More than 20 years ago, I was in elementary school.
At that time computers were slow (though some software surprisingly rqn faster!), and the internet was just beginning to permeate every household, not just the foyer of nerds. Google was already the leading search engine but, for me and my friends, another website changed everything : wikipedia.org.
Wikipedia was a game-changer for anyone wanting to explore the world on the web, in real time, and for free! It was an unbelievable treasure trove of information, just a click away, with new content added daily by an incredible community of people over the world.
My friends and I were thrilled to explore and learn new things every day.
Everyone. Except our teachers.
I distinctly recall the skepticism teachers harbored against both Google and Wikipedia. They insisted that these online resources would never replace “official encyclopedias” (the ones bound in books), and that a community built on
non-professional contributors could never produce content as good and as precise.
They were, by a vast margin, wrong.
Wikipedia emerged as a masterpiece, demonstrating how a community could effectively collaborate to build the most complete, up-to-date, and freely accessible encyclopedia in the world.
This reflection of my teachers’posture makes me think of the current “AI haters” in the LLM (Large Language Models) era. Even if an “AI winter” comes (and I believe it might soon, again), LLMs have already taken the world and irrevocably changed various fields: writing, translation, coding, content creation, research, and more.
However, there is a big difference between the revolution 20 years ago, and the current one.
The big difference is quite simple but crucial: cognitive bias.
Wikipedia was meticulously built over years by a robust community of experts and enthusiasts who collaborated to establish a solid foundation of knowledge. If a mistake was made, it was almost instantly corrected by another member, and disruptive individuals were swiftly banned. For the Wikipedia community, nothing was more important than facts.
For LLMs, the situation is very different. LLMs are trained on every source of information. Not only factual or trusted, but very biased (and false) information. This is often referred to as data bias or algorithmic bias, as the models inherit and amplify the bad patterns. Also, an LLM will never answer to a complex question that it does not know. Its fundamental architecture is based on probabilistic prediction. An LLM will always have an answer, but sometimes it can be misleading informations, hallucinations, or purely unethical.

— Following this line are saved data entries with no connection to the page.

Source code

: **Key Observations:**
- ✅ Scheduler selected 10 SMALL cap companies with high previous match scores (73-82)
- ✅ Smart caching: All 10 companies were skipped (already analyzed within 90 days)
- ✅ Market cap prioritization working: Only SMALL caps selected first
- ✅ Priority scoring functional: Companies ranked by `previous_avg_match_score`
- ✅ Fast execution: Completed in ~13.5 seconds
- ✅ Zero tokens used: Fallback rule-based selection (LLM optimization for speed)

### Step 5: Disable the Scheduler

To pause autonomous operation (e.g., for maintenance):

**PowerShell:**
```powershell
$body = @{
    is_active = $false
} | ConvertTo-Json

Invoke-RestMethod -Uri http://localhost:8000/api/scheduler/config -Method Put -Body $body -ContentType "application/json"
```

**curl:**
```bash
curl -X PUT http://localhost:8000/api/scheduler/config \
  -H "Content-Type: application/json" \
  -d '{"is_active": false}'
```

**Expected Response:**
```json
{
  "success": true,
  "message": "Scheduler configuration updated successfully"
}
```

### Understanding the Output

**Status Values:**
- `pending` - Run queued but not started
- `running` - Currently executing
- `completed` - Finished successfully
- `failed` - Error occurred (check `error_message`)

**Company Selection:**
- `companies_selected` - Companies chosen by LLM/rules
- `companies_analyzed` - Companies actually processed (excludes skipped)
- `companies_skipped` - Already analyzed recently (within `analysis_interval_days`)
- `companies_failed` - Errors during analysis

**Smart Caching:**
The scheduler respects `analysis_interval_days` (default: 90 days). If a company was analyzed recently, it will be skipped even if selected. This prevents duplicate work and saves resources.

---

Just as information extracted from Wikipedia should always be taken with a grain of salt (even today), information derived from LLMs should be taken with a large salad bowl of salt.

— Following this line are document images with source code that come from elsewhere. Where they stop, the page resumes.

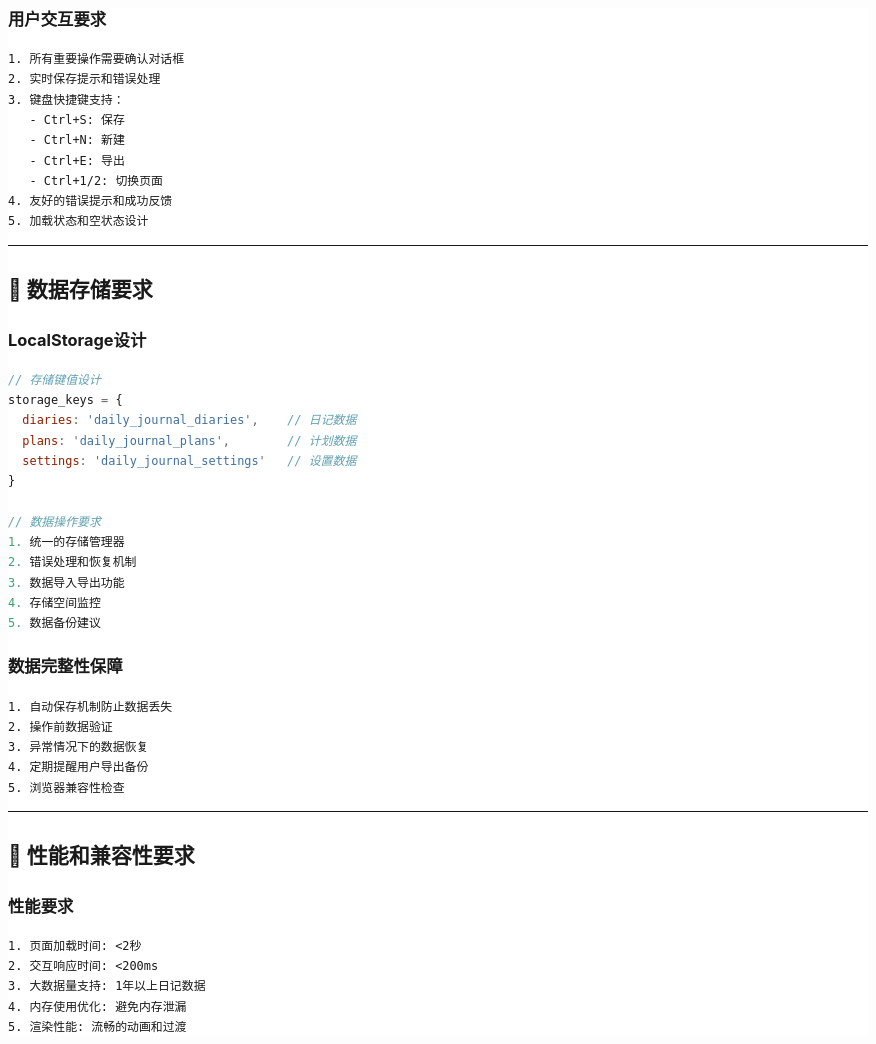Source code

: ### 用户交互要求
```
1. 所有重要操作需要确认对话框
2. 实时保存提示和错误处理
3. 键盘快捷键支持：
   - Ctrl+S: 保存
   - Ctrl+N: 新建
   - Ctrl+E: 导出
   - Ctrl+1/2: 切换页面
4. 友好的错误提示和成功反馈
5. 加载状态和空状态设计
```

---

## 💾 数据存储要求

### LocalStorage设计
```javascript
// 存储键值设计
storage_keys = {
  diaries: 'daily_journal_diaries',    // 日记数据
  plans: 'daily_journal_plans',        // 计划数据
  settings: 'daily_journal_settings'   // 设置数据
}

// 数据操作要求
1. 统一的存储管理器
2. 错误处理和恢复机制
3. 数据导入导出功能
4. 存储空间监控
5. 数据备份建议
```

### 数据完整性保障
```
1. 自动保存机制防止数据丢失
2. 操作前数据验证
3. 异常情况下的数据恢复
4. 定期提醒用户导出备份
5. 浏览器兼容性检查
```

---

## 🚀 性能和兼容性要求

### 性能要求
```
1. 页面加载时间: <2秒
2. 交互响应时间: <200ms
3. 大数据量支持: 1年以上日记数据
4. 内存使用优化: 避免内存泄漏
5. 渲染性能: 流畅的动画和过渡
```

So, how do we navigate learning in this new era? I think you must embrace and develop these core principles:
- Learn, don’t just read. Actively engage with the information. Don’t passively consume it.

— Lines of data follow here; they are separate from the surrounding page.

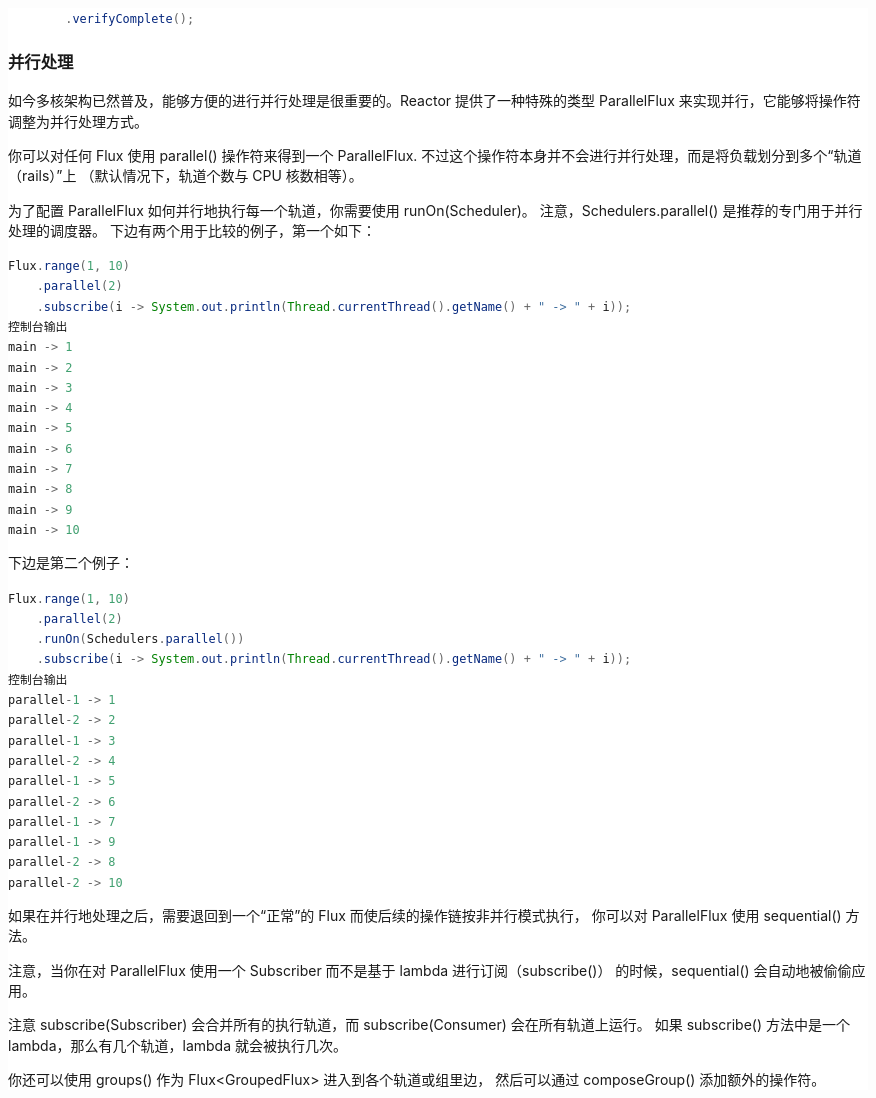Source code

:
 ```java
        .verifyComplete();
```
### 并行处理
如今多核架构已然普及，能够方便的进行并行处理是很重要的。Reactor 提供了一种特殊的类型 ParallelFlux 来实现并行，它能够将操作符调整为并行处理方式。

你可以对任何 Flux 使用 parallel() 操作符来得到一个 ParallelFlux. 不过这个操作符本身并不会进行并行处理，而是将负载划分到多个“轨道（rails）”上 （默认情况下，轨道个数与 CPU 核数相等）。

为了配置 ParallelFlux 如何并行地执行每一个轨道，你需要使用 runOn(Scheduler)。 注意，Schedulers.parallel() 是推荐的专门用于并行处理的调度器。
下边有两个用于比较的例子，第一个如下：
```java 
Flux.range(1, 10)
    .parallel(2) 
    .subscribe(i -> System.out.println(Thread.currentThread().getName() + " -> " + i));
控制台输出
main -> 1
main -> 2
main -> 3
main -> 4
main -> 5
main -> 6
main -> 7
main -> 8
main -> 9
main -> 10
```
下边是第二个例子：
```java 
Flux.range(1, 10)
    .parallel(2)
    .runOn(Schedulers.parallel())
    .subscribe(i -> System.out.println(Thread.currentThread().getName() + " -> " + i));
控制台输出    
parallel-1 -> 1
parallel-2 -> 2
parallel-1 -> 3
parallel-2 -> 4
parallel-1 -> 5
parallel-2 -> 6
parallel-1 -> 7
parallel-1 -> 9
parallel-2 -> 8
parallel-2 -> 10
```

如果在并行地处理之后，需要退回到一个“正常”的 Flux 而使后续的操作链按非并行模式执行， 你可以对 ParallelFlux 使用 sequential() 方法。

注意，当你在对 ParallelFlux 使用一个 Subscriber 而不是基于 lambda 进行订阅（subscribe()） 的时候，sequential() 会自动地被偷偷应用。

注意 subscribe(Subscriber<T>) 会合并所有的执行轨道，而 subscribe(Consumer<T>) 会在所有轨道上运行。 如果 subscribe() 方法中是一个 lambda，那么有几个轨道，lambda 就会被执行几次。

你还可以使用 groups() 作为 Flux<GroupedFlux<T>> 进入到各个轨道或组里边， 然后可以通过 composeGroup() 添加额外的操作符。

- Think, don’t just absorb. Process the information, question it, and connect it to your existing knowledge.
- Develop a critical view; don’t blindly accept information. Always evaluate the source, context, and potential biases.
These aren’t just abstract ideas; they represent the essential competencies for thriving alongside LLMs. For instance, consider a developer interview scenario.
As an interviewer, instead of avoiding or prohibiting LLMs during a coding interview, embrace them! But evaluate the candidate not solely on their raw coding skills, but on their focus and critical approach to coding with an LLM.
For example, pose a significant, difficult technical question at the beginning of the interview. The candidate can ask questions to the interviewer, and can use an LLM during the coding test.
If the candidate continuously prompts the LLM and copy-pastes code without demonstrating learning, thinking, or developing a critical view of the LLM’s output (a “vibe-coding-monkey” style), then the person might not be a good engineer.
However, if the candidate develops a critical perspective on what the LLM returns, facts checks some response elements, and learns something during the interview about this difficult problem, it indicates a strong fit for an engineering position.
Whether we like it or not, we are undeniably in the midst of an information revolution. However, this does not mean LLMs can be blindly trusted, nor does it mean you should cease to learn deeply.
LLMs are powerful tools, and like all powerful tools it must be used with great care. They are excellent starting points for exploring new concepts, brainstorming, and learning.
LLMs are copilots, but not end solutions.